Claire Mauss-Copeaux, la mémoire en marche
Un massacre de civils dans un village algérien en 1956 est le point de départ d’une enquête fondée sur des souvenirs convergents 1.
Ils ont commencé l’enquête chacun de leur côté : l’ancien appelé français, le voisin algérien et l’historienne. Chacun à leur manière, ils avaient été » à côté » de l’événement ; ils en avaient entendu parler. Ils ont uni leurs connaissances pour tenter de l’éclairer.
Cette entreprise originale, c’est Claire Mauss-Copeaux, l’historienne, qui l’a retranscrite dans un ouvrage provocateur. Au cœur du livre : le massacre, en partie prémédité, d’un village de la presqu’île de Collo, en Algérie, au printemps 1956, par l’armée française, le jour de l’Aïd es-Seghir. A ceux qui doutent encore de l’existence des violences multiples subies par les civils algériens dès le début de la guerre, cette étude apporte une mise au point édifiante, du vol d’objets lors des fouilles de maisons aux viols, en passant par la torture. Car, dans une région qui fut une base pour les troupes françaises, le massacre a été rendu possible par un climat général d’impunité et de mépris.
Violences autorisées
Pourtant, la portée provocatrice de l’ouvrage ne réside pas dans le sujet développé – même s’il déclenchera sans doute l’ire de ceux qui accordent encore du crédit à la version officielle d’une France pacificatrice en Algérie lors de simples » opérations de maintien de l’ordre » –, mais dans le choix de montrer un travail d’enquête en actes, appuyé presque exclusivement sur les mémoires des protagonistes, qu’il s’agisse des appelés français d’un côté ou des civils algériens de l’autre.

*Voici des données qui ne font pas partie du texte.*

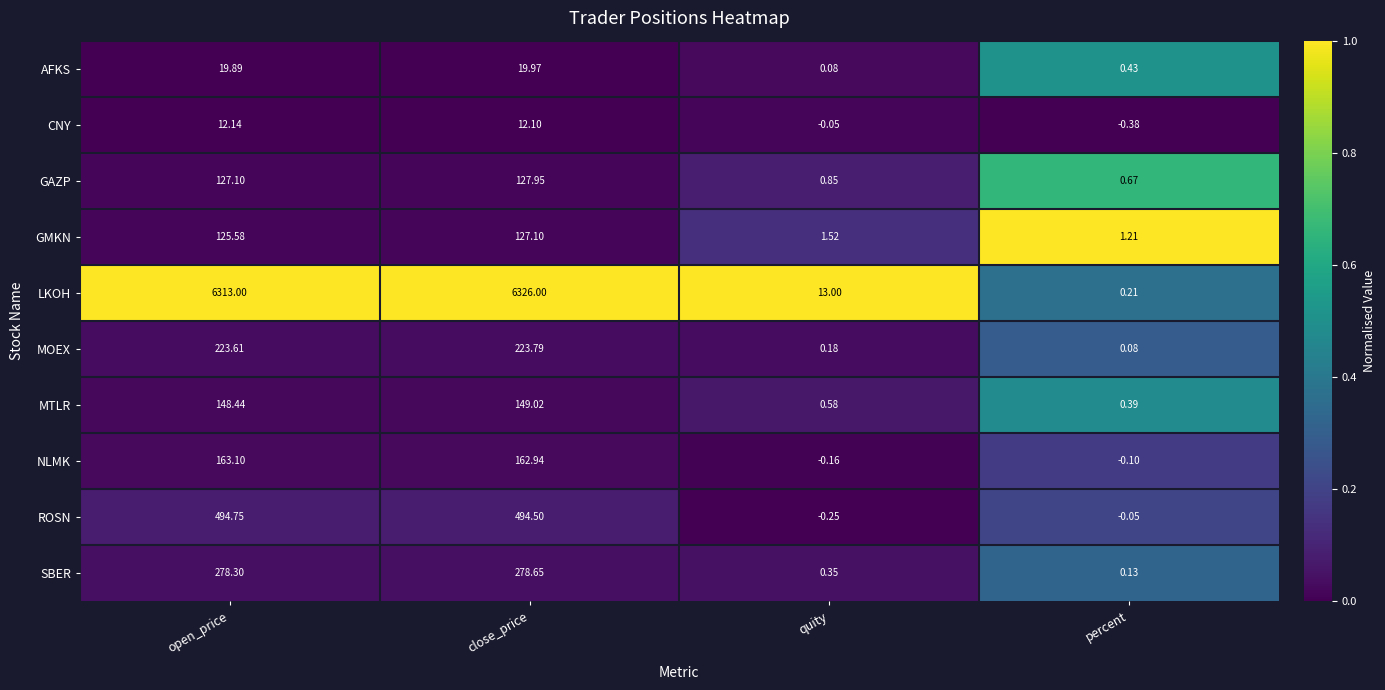

At close_price, list the series in order from largest to smallest.

LKOH, ROSN, SBER, MOEX, NLMK, MTLR, GAZP, GMKN, AFKS, CNY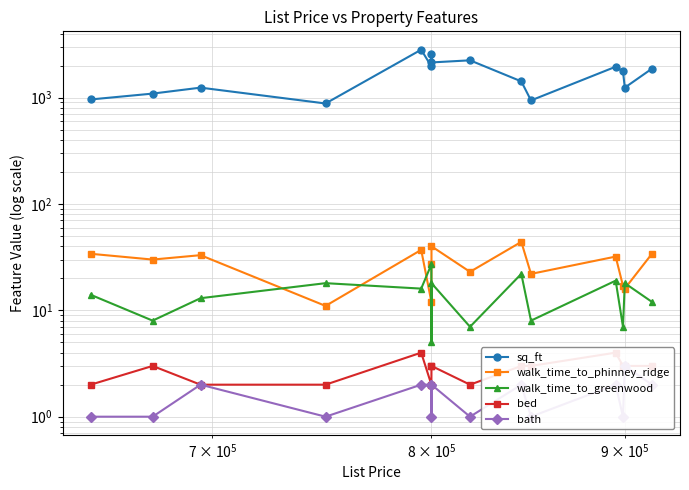

How many interior local peaks does the bed series have?

3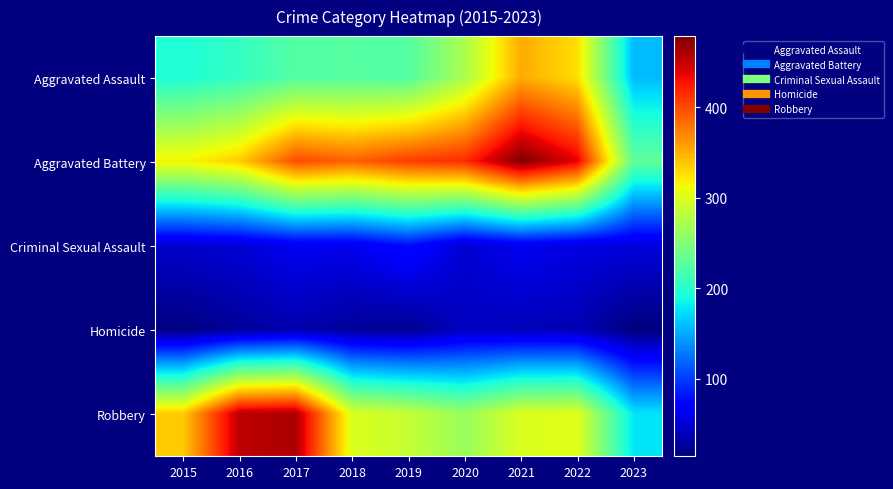

At which category is the sum across all series the highest?

2021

Bien sûr, les archives sont exploitées et permettent de comprendre les circonstances de ce qui n’est pas un passage à l’acte individuel mais une action collective ayant mobilisé près de deux cents militaires français, et de renseigner sur le statut ambigu de ces violences autorisées, sans jamais être ordonnées par écrit. Mais le cœur du livre réside bien dans la mise à nu des mémoires divergentes de l’événement.
Car l’enquête auprès des témoins permet au lecteur de saisir la complexité de ce qui a pu se jouer là-bas. Incisive, la parole des victimes est désir de dire, de faire connaître. Ainsi, quand les femmes parlent, elles ne se contentent pas de livrer leur vision de l’intérieur du massacre, elles proclament leur autonomie d’action et leur volonté d’être considérées comme des actrices de l’histoire. En France aussi, les paroles doivent être resituées dans leur contexte d’énonciation. Du reste, les multiples décalages constatés entre les récits s’expliquent par la manière dont mémoire individuelle et mémoire du groupe combattant se sont combinées depuis plus de cinquante ans, entourant les morts français d’un voile d’intouchables mais laissant apparaître des questions sans réponse – que l’enquête réactive.
Car le travail de l’historienne se situe bien au milieu de ces mémoires ; elle construit et donne à voir, du même mouvement, l’événement et ses conséquences intimes. Et la provocation fondamentale est bien là : ne pas renoncer aux événements tus par les archives et affirmer, au contraire, que leur connaissance est possible, à condition d’assumer qu’ils ont marqué leurs contemporains et que dans leurs traces réside peut-être leur vérité ultime.